The first ever meeting of Catholic bishops representing Central American countries is being held in Mexico City from Sept. 29 to Oct. 3 to work on ecology issues.

Based on the Pan-Amazonian Church Network (Repam), which brings together the bishops of the nine South American countries concerned by the Amazon, the Mesoamerican Ecological Church Network (REEMAM) brought together the bishops of the eight countries of Mesoamerica (Central America and Mexico).

REEMAM will have to take into account the transnational and ecclesial dimension of the commitment to the protection of life,” said the President of the Latin American Episcopal Council (Celam), Archbishop Miguel Cabrejos Vidarte of Trujillo, Peru, in a video message to participants.

The bishops will have to “unite their efforts to protect the fundamental rights to life of the inhabitants” of this Latin American region that hosted the Church’s World Youth Day in January 2019.

Since 2017, as a follow-up to the encyclical Laudato si’, integral ecology workshops have been organized in Mexico and in each of the Central American countries, the last one being held this year in Panama.

Each workshop allowed a “pastoral discernment” and the identification of “common criteria and action programs”, according to a REEMAM statement. 

Better knowledge of migrants’ problems

“REEMAM must become a relevant instrument in the search for justice, the promotion and defence of human rights”, the press release added.

Therefore, “it must promote cooperation between churches and public authorities at different levels.
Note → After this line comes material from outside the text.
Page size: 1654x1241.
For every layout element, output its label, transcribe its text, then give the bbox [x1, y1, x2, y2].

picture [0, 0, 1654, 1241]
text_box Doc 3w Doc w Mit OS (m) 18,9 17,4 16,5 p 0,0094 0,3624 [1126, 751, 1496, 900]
It must work toward equitable economic development, responsible and supportive use of natural resources, and the preservation of traditional cultures and lifestyles in the region.”

This ecclesial network also wants to “better understand the problems that challenge the prophetic proclamation of the Gospel in order to be able to have a positive impact on the lives of the inhabitants” of this region.

REEMAM will therefore have to pay close attention to the thousands of migrants who cross Central America, under increasingly difficult conditions, in order to find work in North America.

This ecological network of Central American bishops is being co-led by CELAM’s Department of Justice and Solidarity and the Caritas General Secretariat for Latin America and the Caribbean.